The Juarez of Sicario is all backdrop for an American vision. Additionally, thanks to The Cartel, I know that the duality the movie sets up between the good federales and the corrupt local police is bullshit — the federal police are just playing on a different team, because there isn’t just one drug kingpin but many.
Sicario will shock, and Brolin and Del Toro give it grit, Blunt (as always) gives her best but, like Jessica Rabbit, her problem is that she was just drawn that way and can’t escape the sketch. But not only does it come in the wake of The Cartel, and not everybody is reading 600-page books however brilliant these days, but it also follows Netflix’s Narcos, the serial character study of Colombian drug king Pablo Escobar that I watched in great gulps until the final downward spiral. And, if you want to read a fantastic female-driven narrative of a legendary female drug chieftain, reach for the riveting Queen of the South by Arturo Perez-Reverte. Telemundo adapted that novel in Spanish in the wildly popular telenovela La Reina Del Sur from Telemundo.

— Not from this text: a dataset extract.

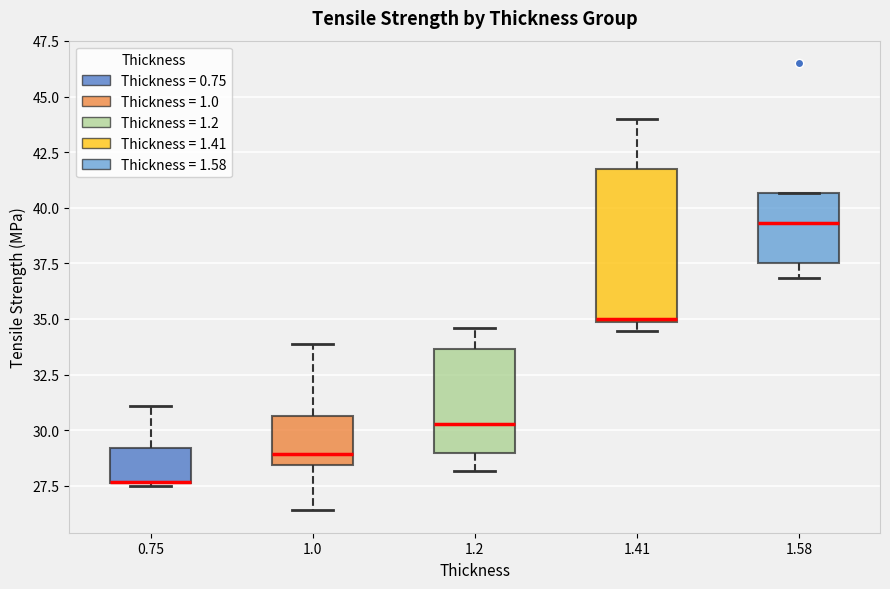

Where does the upper whisker of the box at x = 0.75 end on the y-axis? The values are not printed on the chart, so give them approximately, as read against the axis.

31.0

And, Don, I don’t want to leave out the sultry but intensely lonely survivalist drug queen played by Salma Hayek in Oliver Stone’s adaptation of your novel Savages. She certainly deserves her own book — but I know you are busy, busy.
So that is my long answer as to why, while Sicario will shock some audiences (and the lovely man sitting next to me at the Toronto International Film Festival screening), it lacks authenticity. While it has the stinking dismembered bodies to give it street cred, it goes down like warm milk compared to the reality: a world where we Americans, in general, are willfully misunderstanding our co-dependent relationship with our sister to the south. As someone who grew up on the border in San Diego, and has fond memories of family visits to Tijuana and Ensenada, where life seemed so much more vibrant than the suburbs where I lived, this is a narrative I find infinitely affecting.
Like Vietnam, the War on Drugs is unwinnable — but we have to understand what its true nature is — and how many people on both sides of the border have invested their political and law enforcement careers on it. Read the headlines — and learn to read between the headlines. Follow @DonWinslow. Drug kingpin El Chapo escapes his high security prison. The Mexican government arrests four policemen who take the fall. But this is a dance and the drug cartels are paying the band with briefcases of cash. This echoes the refrain of Narcos: do you want silver or do you want lead — bribes or death. In that environment, there is no law. if you were given that choice, what would your response be? A dead with the devil or death? Think on that.